*Trecho fornecido:*
Mas a crise não significa a extinção do FMI, mas lhe dá “uma oportunidade” para se reabilitar, superando o “vazio de missão” em que se encontra há algum tempo, afirmou Eduardo Viola professor do Instituto de Relações Internacionais da Universidade de Brasília.

Diante da evidente “necessidade de governabilidade global” na área financeira, o FMI poderia adquirir autoridade de “monitoramento e regulamentação”, inclusive sobre as grandes potências, mas isso é para o futuro, e depois de muita negociação, disse Viola à IPS. Calos Thadeu de Freitas, ex-diretor do Banco Central do Brasil, disse que um FMI “enxuto e reestruturado” poderia ganhar uma função na nova “era da regulamentação” que virá como organismo que “uniformizaria as regras” de uma “globalização efetiva”, impedindo que “cada um faça o que quiser”.

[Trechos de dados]
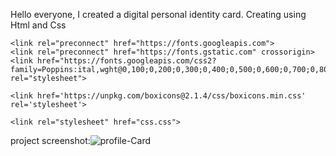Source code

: Hello everyone, I created a digital personal identity card.
Creating using Html and Css
<!-- Google Fonts -->
    <link rel="preconnect" href="https://fonts.googleapis.com">
    <link rel="preconnect" href="https://fonts.gstatic.com" crossorigin>
    <link href="https://fonts.googleapis.com/css2?family=Poppins:ital,wght@0,100;0,200;0,300;0,400;0,500;0,600;0,700;0,800;0,900;1,100;1,200;1,300;1,400;1,500;1,600;1,700;1,800;1,900&display=swap" rel="stylesheet">

<!-- Boxicons -->
    <link href='https://unpkg.com/boxicons@2.1.4/css/boxicons.min.css' rel='stylesheet'>
    
 <!-- css link -->
    <link rel="stylesheet" href="css.css">
    

project screenshot:![profile-Card](https://github.com/user-attachments/assets/752b4c9f-40af-467d-9379-ca4c9bb5ce43)
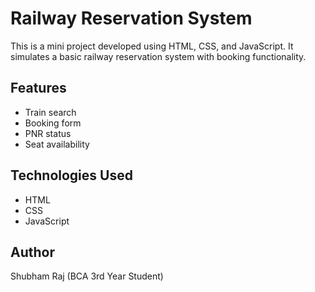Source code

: # Railway Reservation System

This is a mini project developed using HTML, CSS, and JavaScript. It simulates a basic railway reservation system with booking functionality.

## Features
- Train search
- Booking form
- PNR status
- Seat availability

## Technologies Used
- HTML
- CSS
- JavaScript

## Author
Shubham Raj (BCA 3rd Year Student)
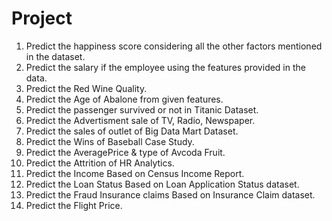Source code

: # Project
1. Predict the happiness score considering all the other factors mentioned in the dataset.
2. Predict the salary if the employee using the features provided in the data.
3. Predict the Red Wine Quality.
4. Predict the Age of Abalone from given features.
5. Predict the passenger survived or not in Titanic Dataset.
6. Predict the Advertisment sale of TV, Radio, Newspaper.
7. Predict the sales of outlet of Big Data Mart Dataset.
8. Predict the Wins of Baseball Case Study.
9. Predict the AveragePrice & type of Avcoda Fruit.
10. Predict the Attrition of HR Analytics.
11. Predict the Income Based on Census Income Report.
12. Predict the Loan Status Based on Loan Application Status dataset.
13. Predict the Fraud Insurance claims Based on Insurance Claim dataset.
14. Predict the Flight Price.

*Conjunto de tarefas:*
1. Reproduza fielmente a parte do trecho sobre o FMI que começa em "Mas a crise" e termina em "Universidade de Brasília.".
2. Retome o texto sobre o futuro do FMI e continue a escrevê-lo a partir da última frase apresentada.

*Respostas por item:*
1.
Mas a crise não significa a extinção do FMI, mas lhe dá “uma oportunidade” para se reabilitar, superando o “vazio de missão” em que se encontra há algum tempo, afirmou Eduardo Viola professor do Instituto de Relações Internacionais da Universidade de Brasília.

2.
O sistema financeiro, tal como existe internacionalmente e em muitos países, “está acabando” e será preciso encontrar “soluções nacionais” para depois, e com base no que sobreviver, “reinventar um novo formato” mundial, disse à IPS o professor de economia da Universidade de Campinas (Unicamp), Ricardo Carneiro. O FMI – que realizou no final de semana sua reunião anual junto com sua instituição irmã, o Banco Mundial – perdeu importância em uma crise da magnitude da atual, e não dispõe de recursos para ajudar as grandes nações, “apenas países periféricos”, afirmou.

Em uma operação maior de apoio ao Brasil, em 1998, o Fundo entregou US$ 41,5 bilhões, dos quais US$ 18 bilhões próprios e o restante procedente de bancos internacionais de desenvolvimento e de países ricos, como Estados Unidos, Japão e alguns europeus. Hoje, o Brasil dispõe de mais de US$ 200 bilhões em reservas cambiárias, superando a quantia de que dispõe o FMI para socorrer nações em dificuldades. As somas necessárias atualmente para salvar sistemas financeiros internacionais alcançam bilhões de dólares e ainda não se conhece a dimensão total da crise.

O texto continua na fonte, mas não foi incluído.